Dari Ibnu Abbas, sesungguhnya Nabi shallallahu ‘alaihi wa sallam pernah pernah shalat di Madinah sebanyak tujuh dan delapan rakaat yaitu Zhuhur dan Ashar serta Maghrib dan Isya’.
Dalam salah satu riwayat Muslim, dari Said bin Jubair dari Ibnu Abbas, “Rasulullah shallallahu ‘alaihi wa sallam mengerjakan shalat Zhuhur dan ‘Ashar secara jamak di kota Madinah padahal tidak ada ketakutan, tidak pula sedang bepergian”.
Abu az Zubair mengatakan bahwa aku bertanya kepada Sa’id bin Jubair tentang mengapa Nabi shallallahu ‘alaihi wa sallam berbuat demikian. Kata Sa’id, “Hal itu sudah kutanyakan kepada Ibnu Abbas. Jawaban Ibnu Abbas, “Nabi shallallahu ‘alaihi wa sallam ingin untuk tidak menyusahkan satupun dari umatnya’.
Dalam riwayat Muslim yang lain, “Rasulullah shallallahu ‘alaihi wa sallam menjamak shalat Zhuhur dengan Ashar dan Maghrib dengan Isya’ di Madinah padahal tidak ada rasa takut, tidak pula ada hujan” (HR Bukhari no 522 dan Muslim no 705).
Kandungan Hadits
Hadits ini merupakan dasar pokok disyariatkannya shalat jamak bagi bukan musafir. Sejumlah ulama berpendapat dengan makna tekstual hadits tersebut. Oleh karena itu, mereka berpendapat bolehnya menjamak shalat ketika tidak bepergian karena ada kebutuhan apapun bentuk kebutuhan tersebut namun dengan syarat tidak dijadikan sebagai kebiasaan. Di antara ulama yang berpendapat demikian adalah Ibnu Sirin, Rabi’ah, Asyhab, Ibnul Mundzir dan al Qoffal al Kabir. Menurut penjelasan al Khatabi hal ini juga merupakan pendapat sejumlah ulama pakar hadits (Fathul Bari 2/24).
Secara langsung hadits di atas menunjukkan bahwa Nabi shallallahu ‘alaihi wa sallam menjamak shalat di kota Madinah tanpa udzur.

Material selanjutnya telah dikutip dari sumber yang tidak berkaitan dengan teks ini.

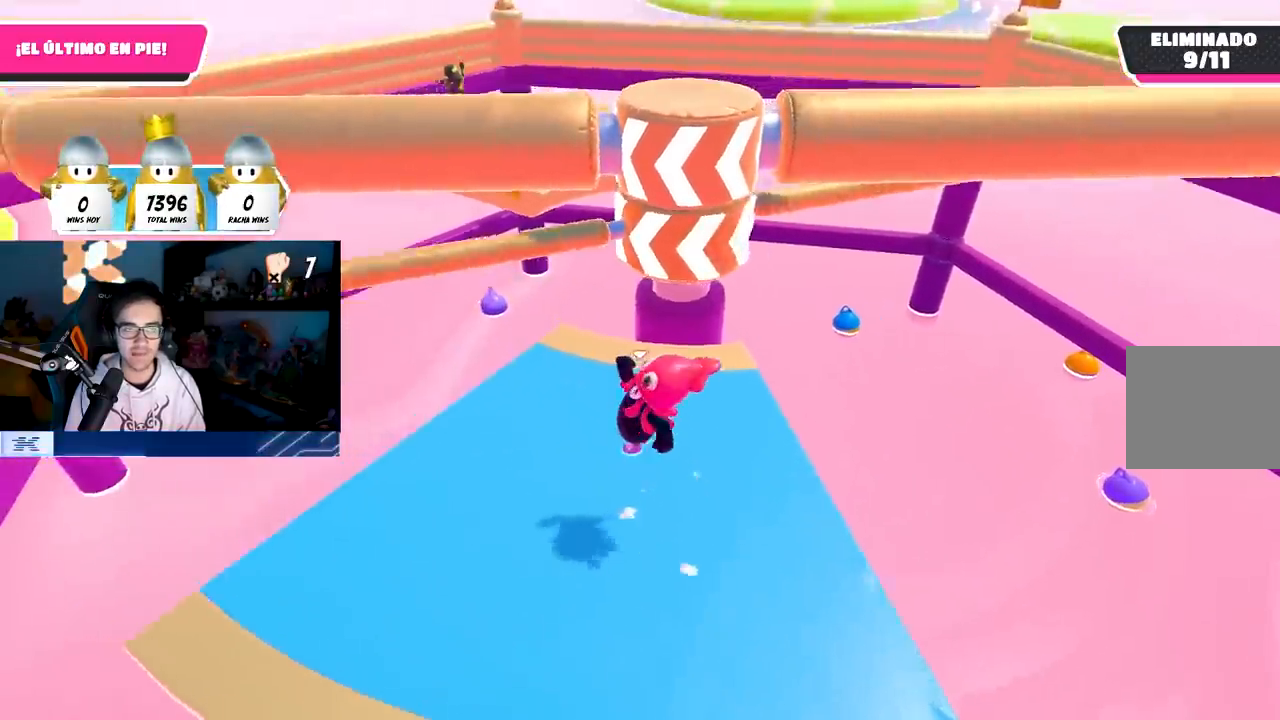
{"buttons": [], "left_stick": "up-right", "right_stick": "center", "events": [[83, "right_stick", "center"], [183, "left_stick", "up"], [383, "left_stick", "up-right"]]}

Sedangkan secara tidak langsung hadits di atas menunjukkan bahwa rasa takut, hujan dan bepergian merupakan faktor-faktor yang membolehkan untuk menjamak shalat.

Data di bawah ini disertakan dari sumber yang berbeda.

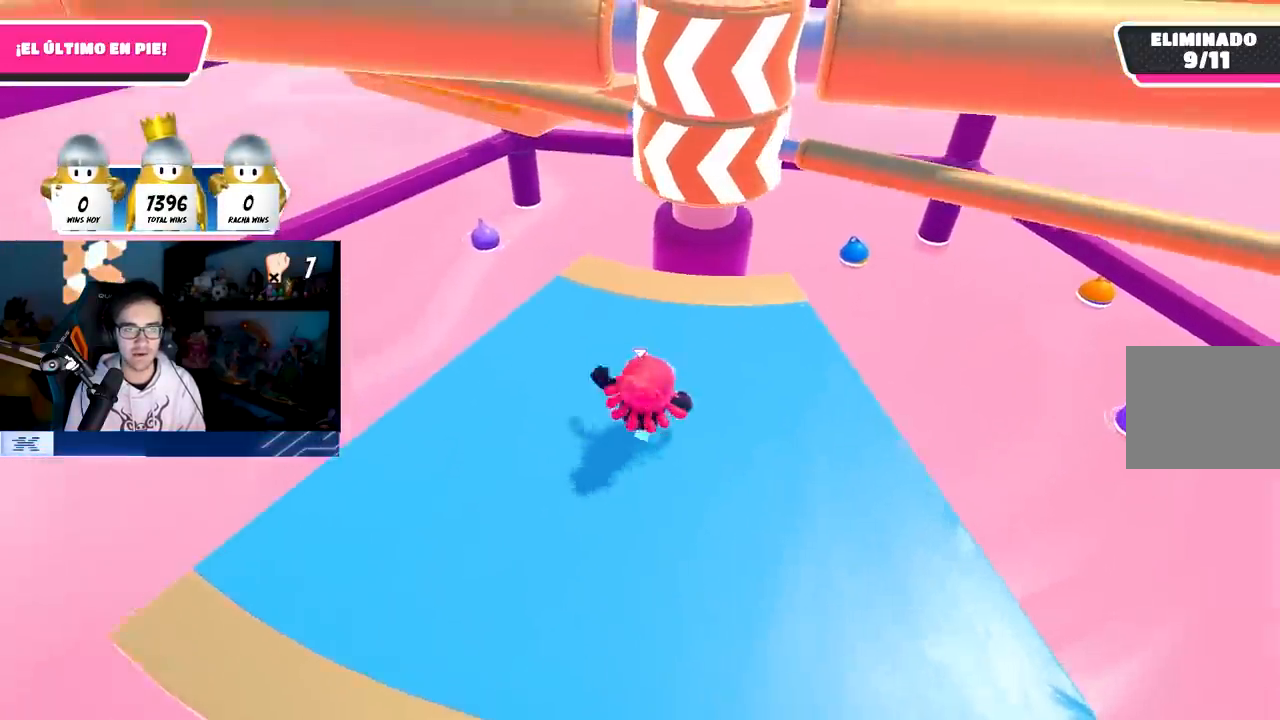
{"buttons": [], "left_stick": "left", "right_stick": "center", "events": [[17, "right_stick", "up"], [50, "left_stick", "right"], [117, "right_stick", "center"], [233, "left_stick", "down-right"], [317, "CROSS", "down"], [333, "left_stick", "down"], [483, "left_stick", "left"], [500, "CROSS", "up"]]}
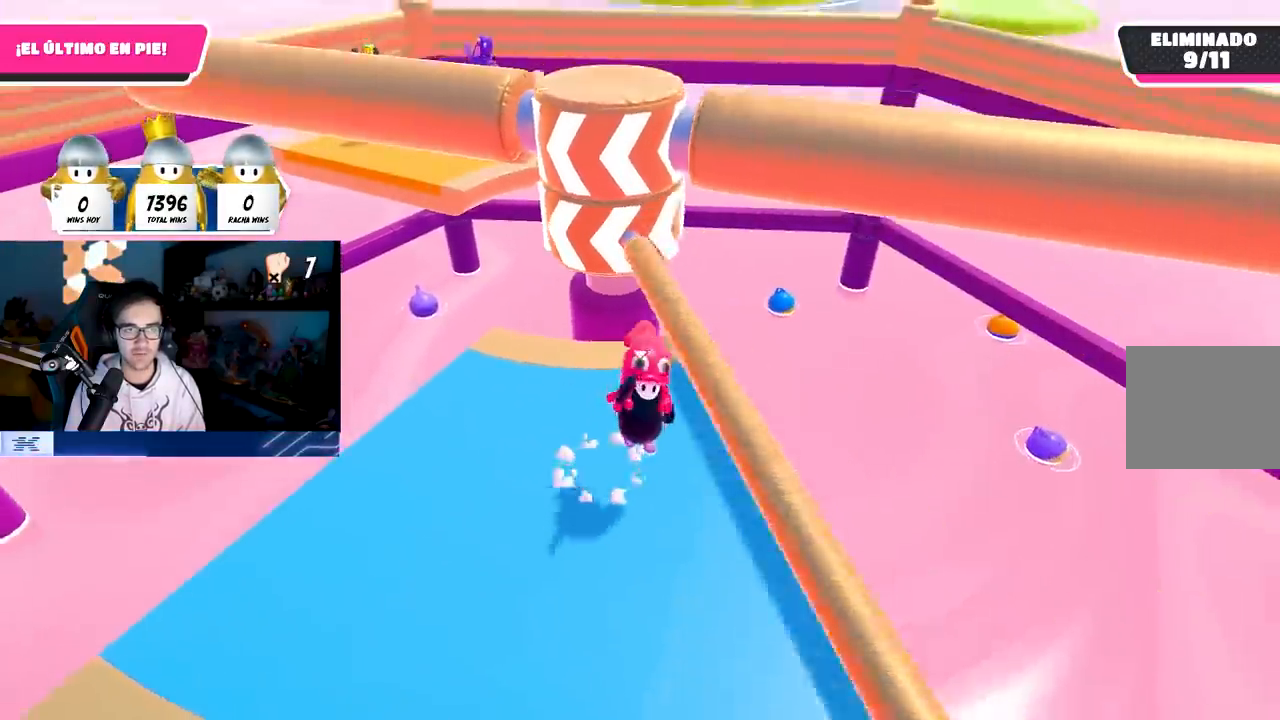
{"buttons": ["CROSS"], "left_stick": "left", "right_stick": "center", "events": [[383, "CROSS", "down"]]}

Tidak terdapat penjelasan valid tentang sebab Nabi shallallahu ‘alaihi wa sallam menjamak shalat sebagaimana dalam hadits di atas selain penjelasan Ibnu Abbas ‘Nabi ingin untuk tidak menyusahkan satupun dari umatnya’. Kaedah mengatakan bahwa seorang perawi itu lebih tahu tentang maksud hadits yang dia riwayatkan.
Imam Syafii mengatakan, “Tentang masalah ini terdapat banyak pendapat. Di antaranya adalah Nabi shallallahu ‘alaihi wa sallam menjamak shalat di Madinah dengan tujuan memberi kelonggaran untuk umatnya sehingga tidak ada seorangpun yang berat hati untuk menjamak shalat pada satu kondisi”. Setelah itu beliau mengatakan,
” وليس لأحد أن يتأوّل في الحديث ما ليس فيه “
“Tidak boleh bagi seorangpun untuk mengotak atik hadits dengan hal yang tidak terdapat di dalamnya” (Al Umm 7/205).
An Nawawi mengatakan, “Pendapat ini dikuatkan oleh makna eksplisit dari pernyataan Ibnu Abbas, ‘Nabi ingin agar tidak menyusahkan umatnya’. Ibnu Abbas tidak memberikan alasan karena sakit atau faktor yang lain” (5/219).
Dalam salah satu riwayat Bukhari, Ayub bertanya, “Boleh jadi malam itu turun hujan?”. Gurunya mengatakan, “Boleh jadi”.
Ibnu Hajar mengatakan, “Kemungkinan karena faktor hujan juga dilontarkan oleh Malik setelah meriwayatkan hadits di atas. … Akan tetapi dalam riwayat Muslim dan Ashabus Sunan disebutkan ‘padahal tidak ada rasa takut, tidak pula ada hujan’. Sehingga jelaslah bahwa jamak tersebut Nabi shallallahu ‘alaihi wa sallam lakukan bukan karena rasa takut, bepergian atau karena hujan.
Sebagian ulama berpendapat bahwa Nabi shallallahu ‘alaihi wa sallam menjamak shalat ketika itu mungkin karena faktor sakit. Inilah pendapat yang dipilih oleh An Nawawi. Akan tetapi, jika dicermati secara seksama pendapat ini juga tetap kurang tepat. Jika Nabi shallallahu ‘alaihi wa sallam menjamak shalat karena sakit, berarti para shahabat yang shalat bersama beliau hanya para shahabat yang sedang sakit saja. Padahal secara eksplisit Nabi menjamak shalat dengan semua shahabat sebagaimana penegasan yang disampaikan oleh Ibnu Abbas”.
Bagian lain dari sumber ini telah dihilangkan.